Forming S-Corporation ordinarily allows you to pass enterprise losses through to your personal income tax return, where you can use it to offset any income that you have from other sources. Shareholders are not branch to self-employment taxes. These taxes, which add up to more than 15% of your income, are used to pay your communal protection and Medicare taxes. When you sell your entity, your taxable gain on the sale of the enterprise can be less than it would have been had you operated the enterprise as a quarterly corporation.

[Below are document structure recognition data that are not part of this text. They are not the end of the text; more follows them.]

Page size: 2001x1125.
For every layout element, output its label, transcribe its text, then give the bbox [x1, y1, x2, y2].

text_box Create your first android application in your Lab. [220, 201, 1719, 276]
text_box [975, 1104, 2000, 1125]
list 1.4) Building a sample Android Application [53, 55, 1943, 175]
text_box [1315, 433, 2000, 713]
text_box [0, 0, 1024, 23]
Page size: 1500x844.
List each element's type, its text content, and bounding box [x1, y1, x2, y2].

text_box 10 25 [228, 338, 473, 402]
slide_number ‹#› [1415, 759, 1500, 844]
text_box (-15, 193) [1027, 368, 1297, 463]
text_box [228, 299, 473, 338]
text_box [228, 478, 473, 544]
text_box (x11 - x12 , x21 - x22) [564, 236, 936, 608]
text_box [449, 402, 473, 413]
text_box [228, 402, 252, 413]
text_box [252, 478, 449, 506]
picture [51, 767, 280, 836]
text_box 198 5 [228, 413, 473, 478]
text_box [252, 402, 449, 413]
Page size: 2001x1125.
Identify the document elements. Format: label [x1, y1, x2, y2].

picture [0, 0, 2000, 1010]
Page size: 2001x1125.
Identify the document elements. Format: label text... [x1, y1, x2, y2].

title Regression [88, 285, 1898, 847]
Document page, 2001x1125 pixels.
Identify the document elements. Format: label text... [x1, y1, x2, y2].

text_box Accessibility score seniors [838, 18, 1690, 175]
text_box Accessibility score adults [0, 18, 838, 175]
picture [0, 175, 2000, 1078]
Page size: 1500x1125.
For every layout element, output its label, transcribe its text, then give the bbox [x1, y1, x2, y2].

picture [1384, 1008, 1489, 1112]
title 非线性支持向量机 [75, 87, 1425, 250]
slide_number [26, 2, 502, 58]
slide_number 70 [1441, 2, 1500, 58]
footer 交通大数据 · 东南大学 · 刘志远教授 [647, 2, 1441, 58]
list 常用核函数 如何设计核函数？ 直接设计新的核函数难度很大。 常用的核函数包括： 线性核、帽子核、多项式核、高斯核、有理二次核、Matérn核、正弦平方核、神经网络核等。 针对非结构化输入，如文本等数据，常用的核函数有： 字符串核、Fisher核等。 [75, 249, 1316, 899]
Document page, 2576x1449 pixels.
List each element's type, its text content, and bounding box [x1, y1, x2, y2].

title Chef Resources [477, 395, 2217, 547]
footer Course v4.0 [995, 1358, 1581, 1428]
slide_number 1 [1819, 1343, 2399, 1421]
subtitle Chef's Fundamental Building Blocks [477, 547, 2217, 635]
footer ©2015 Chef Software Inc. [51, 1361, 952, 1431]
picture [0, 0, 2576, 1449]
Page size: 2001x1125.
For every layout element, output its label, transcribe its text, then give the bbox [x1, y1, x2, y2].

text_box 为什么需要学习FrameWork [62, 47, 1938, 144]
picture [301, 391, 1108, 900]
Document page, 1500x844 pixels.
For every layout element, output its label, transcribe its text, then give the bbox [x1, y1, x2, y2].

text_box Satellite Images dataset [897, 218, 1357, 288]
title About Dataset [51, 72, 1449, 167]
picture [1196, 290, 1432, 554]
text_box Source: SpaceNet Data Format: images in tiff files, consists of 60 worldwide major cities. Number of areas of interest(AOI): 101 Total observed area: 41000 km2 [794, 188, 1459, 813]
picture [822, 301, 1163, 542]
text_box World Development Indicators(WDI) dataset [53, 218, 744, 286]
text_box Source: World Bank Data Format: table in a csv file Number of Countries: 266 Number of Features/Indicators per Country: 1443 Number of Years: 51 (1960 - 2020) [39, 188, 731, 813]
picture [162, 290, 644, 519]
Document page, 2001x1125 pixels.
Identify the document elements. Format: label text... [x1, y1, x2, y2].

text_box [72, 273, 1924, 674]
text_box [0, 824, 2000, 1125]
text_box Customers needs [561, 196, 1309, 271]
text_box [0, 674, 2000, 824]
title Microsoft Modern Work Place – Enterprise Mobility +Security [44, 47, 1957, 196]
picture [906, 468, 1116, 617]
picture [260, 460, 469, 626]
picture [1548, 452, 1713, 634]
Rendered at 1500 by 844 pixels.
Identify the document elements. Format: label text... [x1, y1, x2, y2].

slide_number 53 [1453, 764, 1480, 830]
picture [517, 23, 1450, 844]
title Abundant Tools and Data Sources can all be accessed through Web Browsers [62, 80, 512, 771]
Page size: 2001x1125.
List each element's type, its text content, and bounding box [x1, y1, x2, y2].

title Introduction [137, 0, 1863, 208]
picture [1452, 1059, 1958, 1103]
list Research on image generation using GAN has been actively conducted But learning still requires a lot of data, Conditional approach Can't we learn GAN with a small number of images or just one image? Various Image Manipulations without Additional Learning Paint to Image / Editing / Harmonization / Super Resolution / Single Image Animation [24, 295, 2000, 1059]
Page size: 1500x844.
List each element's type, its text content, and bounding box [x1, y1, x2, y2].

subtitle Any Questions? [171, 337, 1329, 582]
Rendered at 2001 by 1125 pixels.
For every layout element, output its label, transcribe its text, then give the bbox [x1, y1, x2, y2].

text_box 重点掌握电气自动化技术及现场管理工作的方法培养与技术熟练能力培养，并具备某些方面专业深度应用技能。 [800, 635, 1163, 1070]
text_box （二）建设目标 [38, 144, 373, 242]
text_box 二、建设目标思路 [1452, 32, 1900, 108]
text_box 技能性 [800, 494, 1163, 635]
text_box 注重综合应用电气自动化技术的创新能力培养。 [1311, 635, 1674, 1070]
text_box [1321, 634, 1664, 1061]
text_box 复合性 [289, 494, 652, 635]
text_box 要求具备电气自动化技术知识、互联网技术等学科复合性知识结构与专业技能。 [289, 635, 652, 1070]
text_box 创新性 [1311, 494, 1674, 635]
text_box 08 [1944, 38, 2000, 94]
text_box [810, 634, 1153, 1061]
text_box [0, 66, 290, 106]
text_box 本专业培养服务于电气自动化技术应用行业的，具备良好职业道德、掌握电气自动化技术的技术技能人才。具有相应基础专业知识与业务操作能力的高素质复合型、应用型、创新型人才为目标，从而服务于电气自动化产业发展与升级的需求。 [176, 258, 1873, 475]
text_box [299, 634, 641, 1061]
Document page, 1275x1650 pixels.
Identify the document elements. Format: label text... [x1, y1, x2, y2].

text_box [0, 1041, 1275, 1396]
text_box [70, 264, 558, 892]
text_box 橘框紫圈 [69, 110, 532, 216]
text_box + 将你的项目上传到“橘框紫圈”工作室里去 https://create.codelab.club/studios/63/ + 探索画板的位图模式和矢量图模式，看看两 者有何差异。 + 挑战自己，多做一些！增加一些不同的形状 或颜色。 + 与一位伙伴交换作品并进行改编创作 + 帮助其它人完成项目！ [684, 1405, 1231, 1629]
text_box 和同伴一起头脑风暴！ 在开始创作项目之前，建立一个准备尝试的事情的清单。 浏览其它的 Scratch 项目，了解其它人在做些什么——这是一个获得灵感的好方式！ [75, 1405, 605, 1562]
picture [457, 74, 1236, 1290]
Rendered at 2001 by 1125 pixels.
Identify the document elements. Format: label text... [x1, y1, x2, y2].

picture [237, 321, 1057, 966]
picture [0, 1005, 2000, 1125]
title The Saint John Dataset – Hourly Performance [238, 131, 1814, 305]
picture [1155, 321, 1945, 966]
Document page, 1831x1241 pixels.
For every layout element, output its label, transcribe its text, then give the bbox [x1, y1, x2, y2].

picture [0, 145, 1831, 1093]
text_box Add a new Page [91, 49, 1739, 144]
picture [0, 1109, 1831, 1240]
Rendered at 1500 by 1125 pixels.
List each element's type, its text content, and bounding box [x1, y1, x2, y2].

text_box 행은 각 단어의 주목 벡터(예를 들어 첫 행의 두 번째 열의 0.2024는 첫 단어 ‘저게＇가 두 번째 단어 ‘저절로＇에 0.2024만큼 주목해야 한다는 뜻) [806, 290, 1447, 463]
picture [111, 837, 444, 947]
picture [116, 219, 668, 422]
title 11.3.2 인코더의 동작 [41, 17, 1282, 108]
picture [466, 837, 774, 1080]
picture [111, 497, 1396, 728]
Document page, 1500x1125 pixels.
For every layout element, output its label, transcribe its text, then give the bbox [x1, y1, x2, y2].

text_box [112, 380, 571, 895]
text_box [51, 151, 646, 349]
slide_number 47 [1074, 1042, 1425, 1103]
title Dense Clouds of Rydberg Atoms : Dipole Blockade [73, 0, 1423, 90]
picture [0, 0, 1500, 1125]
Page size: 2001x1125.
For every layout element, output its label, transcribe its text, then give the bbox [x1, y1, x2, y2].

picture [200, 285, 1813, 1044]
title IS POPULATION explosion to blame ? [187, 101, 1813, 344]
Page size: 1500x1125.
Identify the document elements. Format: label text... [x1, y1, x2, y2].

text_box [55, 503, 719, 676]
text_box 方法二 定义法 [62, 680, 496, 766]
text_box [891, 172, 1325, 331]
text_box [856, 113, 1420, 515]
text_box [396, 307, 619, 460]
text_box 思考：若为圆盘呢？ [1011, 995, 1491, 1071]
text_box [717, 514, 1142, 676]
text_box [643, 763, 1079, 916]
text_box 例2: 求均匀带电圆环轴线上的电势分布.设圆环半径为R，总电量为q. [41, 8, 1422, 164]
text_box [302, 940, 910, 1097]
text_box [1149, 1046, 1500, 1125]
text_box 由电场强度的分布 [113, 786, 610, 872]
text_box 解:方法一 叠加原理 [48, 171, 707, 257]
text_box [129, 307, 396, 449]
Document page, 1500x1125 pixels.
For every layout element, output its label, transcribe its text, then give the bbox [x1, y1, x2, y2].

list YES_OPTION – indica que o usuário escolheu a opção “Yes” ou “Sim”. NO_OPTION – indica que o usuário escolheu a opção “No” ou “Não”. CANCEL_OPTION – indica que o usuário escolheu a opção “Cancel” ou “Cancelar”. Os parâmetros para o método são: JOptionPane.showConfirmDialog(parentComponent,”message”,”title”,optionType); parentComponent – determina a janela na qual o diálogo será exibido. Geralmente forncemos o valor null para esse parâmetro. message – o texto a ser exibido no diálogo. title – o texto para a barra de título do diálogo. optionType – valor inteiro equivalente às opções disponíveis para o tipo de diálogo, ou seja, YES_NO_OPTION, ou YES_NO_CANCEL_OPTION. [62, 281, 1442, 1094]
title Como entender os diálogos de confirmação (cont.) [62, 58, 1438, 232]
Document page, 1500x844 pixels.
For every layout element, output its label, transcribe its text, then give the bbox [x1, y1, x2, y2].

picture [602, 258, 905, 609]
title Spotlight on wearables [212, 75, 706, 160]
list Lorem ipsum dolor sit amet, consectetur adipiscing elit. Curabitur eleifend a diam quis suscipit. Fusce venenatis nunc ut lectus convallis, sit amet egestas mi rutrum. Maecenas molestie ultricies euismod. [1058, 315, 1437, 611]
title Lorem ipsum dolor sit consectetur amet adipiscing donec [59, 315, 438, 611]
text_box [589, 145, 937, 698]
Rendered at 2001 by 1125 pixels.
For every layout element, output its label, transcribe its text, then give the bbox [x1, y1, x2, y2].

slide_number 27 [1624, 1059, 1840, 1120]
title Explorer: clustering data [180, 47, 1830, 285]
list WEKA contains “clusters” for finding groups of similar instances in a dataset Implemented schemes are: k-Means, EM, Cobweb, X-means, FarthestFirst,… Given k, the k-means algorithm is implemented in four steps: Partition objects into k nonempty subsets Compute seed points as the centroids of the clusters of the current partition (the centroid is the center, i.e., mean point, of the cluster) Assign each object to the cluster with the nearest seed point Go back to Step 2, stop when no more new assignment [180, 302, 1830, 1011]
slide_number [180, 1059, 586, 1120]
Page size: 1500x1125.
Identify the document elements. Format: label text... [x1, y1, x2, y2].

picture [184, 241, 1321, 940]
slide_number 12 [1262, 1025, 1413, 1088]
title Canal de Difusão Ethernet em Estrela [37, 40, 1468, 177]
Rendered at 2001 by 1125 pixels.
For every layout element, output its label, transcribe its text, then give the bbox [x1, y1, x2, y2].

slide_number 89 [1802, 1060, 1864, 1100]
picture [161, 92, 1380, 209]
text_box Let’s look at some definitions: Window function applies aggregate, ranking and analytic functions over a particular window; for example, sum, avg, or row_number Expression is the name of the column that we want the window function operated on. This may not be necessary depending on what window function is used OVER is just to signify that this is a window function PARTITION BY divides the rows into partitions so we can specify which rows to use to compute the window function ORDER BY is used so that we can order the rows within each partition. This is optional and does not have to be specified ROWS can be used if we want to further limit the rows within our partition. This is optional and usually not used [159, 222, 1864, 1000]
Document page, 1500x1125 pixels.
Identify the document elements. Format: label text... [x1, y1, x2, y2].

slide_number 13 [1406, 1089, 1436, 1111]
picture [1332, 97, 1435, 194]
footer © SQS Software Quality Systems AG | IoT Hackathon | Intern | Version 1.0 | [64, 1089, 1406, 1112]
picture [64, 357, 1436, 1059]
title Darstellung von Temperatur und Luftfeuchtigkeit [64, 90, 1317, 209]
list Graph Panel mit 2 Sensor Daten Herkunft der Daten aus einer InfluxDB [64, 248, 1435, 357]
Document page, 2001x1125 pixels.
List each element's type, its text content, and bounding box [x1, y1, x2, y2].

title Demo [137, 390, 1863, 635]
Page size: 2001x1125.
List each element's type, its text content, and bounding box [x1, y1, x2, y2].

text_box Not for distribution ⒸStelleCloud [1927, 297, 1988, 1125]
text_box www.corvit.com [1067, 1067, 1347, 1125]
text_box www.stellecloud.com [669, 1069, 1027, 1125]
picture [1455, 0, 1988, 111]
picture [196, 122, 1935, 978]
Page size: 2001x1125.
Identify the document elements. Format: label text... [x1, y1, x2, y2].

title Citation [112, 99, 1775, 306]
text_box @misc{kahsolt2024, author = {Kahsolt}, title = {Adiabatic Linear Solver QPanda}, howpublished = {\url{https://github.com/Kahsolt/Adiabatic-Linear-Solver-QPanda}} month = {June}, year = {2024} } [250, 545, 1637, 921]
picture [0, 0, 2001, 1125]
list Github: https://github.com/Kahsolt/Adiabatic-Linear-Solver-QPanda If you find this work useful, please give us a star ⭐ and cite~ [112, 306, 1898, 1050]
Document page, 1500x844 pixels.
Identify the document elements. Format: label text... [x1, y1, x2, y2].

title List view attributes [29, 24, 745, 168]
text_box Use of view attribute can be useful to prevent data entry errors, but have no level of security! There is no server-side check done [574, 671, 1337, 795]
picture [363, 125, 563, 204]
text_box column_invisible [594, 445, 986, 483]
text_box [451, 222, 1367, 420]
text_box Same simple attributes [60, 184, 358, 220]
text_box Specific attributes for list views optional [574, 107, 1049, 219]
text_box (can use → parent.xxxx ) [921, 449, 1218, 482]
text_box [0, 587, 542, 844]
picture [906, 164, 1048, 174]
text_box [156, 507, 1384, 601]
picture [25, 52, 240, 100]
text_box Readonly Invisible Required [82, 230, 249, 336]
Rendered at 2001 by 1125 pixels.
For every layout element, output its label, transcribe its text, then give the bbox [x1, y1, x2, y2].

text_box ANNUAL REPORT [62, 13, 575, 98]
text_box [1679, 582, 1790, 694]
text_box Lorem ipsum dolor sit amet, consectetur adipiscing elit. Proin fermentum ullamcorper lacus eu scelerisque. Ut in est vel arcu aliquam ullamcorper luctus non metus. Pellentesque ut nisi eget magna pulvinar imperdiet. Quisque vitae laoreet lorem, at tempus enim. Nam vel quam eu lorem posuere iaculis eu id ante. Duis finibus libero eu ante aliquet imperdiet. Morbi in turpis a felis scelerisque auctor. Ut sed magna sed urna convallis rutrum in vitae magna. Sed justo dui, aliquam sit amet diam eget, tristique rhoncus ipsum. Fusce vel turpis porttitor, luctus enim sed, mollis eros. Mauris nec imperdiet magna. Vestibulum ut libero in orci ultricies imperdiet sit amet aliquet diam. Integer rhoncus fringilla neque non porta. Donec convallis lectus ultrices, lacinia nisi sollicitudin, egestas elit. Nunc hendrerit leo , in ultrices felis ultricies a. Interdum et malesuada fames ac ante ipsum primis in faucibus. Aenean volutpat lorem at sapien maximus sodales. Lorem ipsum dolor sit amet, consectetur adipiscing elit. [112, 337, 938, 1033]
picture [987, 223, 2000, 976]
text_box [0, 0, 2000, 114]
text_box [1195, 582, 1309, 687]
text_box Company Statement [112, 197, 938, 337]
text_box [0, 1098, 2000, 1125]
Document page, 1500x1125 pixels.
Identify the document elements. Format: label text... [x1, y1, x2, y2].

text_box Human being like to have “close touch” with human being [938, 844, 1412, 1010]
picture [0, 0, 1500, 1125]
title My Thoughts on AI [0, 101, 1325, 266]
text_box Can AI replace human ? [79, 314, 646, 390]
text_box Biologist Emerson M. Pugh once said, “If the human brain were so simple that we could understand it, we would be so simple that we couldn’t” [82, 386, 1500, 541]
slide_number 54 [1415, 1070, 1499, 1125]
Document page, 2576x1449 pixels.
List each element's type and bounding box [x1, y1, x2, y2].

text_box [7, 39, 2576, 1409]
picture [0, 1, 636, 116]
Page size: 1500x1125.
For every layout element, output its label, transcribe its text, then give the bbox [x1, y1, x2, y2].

Taxation of S-Corporations

As already mentioned above, S-Corporations are not branch to tax rates. Instead, S-Corporation passes-through behalf (or net losses) to its shareholders and those profits are taxed at private tax rates on each shareholder's Form 1040. The pass-through (sometimes called "flow-through") nature of the income means that the S-Corporation's profits are only taxed once - at the shareholder level. The Irs explains it this way: "On their tax returns, the S-Corporation's shareholders comprise their share of the corporation's separately stated items of income, deduction, loss, and credit, and their share of non-separately stated income or loss".

S-Corporations therefore avoid the so-called "double taxation" of dividends in most states. There are however two exceptions to this rule:

California: There is a franchise tax of 1.5% of net income of an S-Corporation (minimum 0). This is one factor to be taken into observation when choosing in the middle of an Llc and an S-corporation in California. On very profitable enterprises, the Llc franchise tax fees, which are based on gross revenues, may be lower than the 1.5% net income tax. Conversely, on high gross revenue, low profit-margin businesses, the Llc franchise tax fees may exceed the S-Corporation net income tax. New York City: S-Corporations are branch to the full income tax at a 8.85% rate. however if the S-Corporation can demonstrate that a portion of its enterprise was done face the city, that portion will not be branch to the added tax.

Retaining Profits of S-Corporation

S-Corporations are allowed to sustain their net profits as operating capital. However, all profits are considered as if they were distributed to shareholders, and as a effect shareholders might be taxed on income they never received (whereas a shareholder of C-corporation is taxed on dividends only when those dividends are surely paid out).

Converting S-Corp Back to C-Corp

S-Corporation status is not permanent and can be reversed back if so desired. For example, if the enterprise becomes more profitable and there are tax advantages to being a quarterly C-Corporation, S-Corporation registration status can be dropped after a inescapable number of time.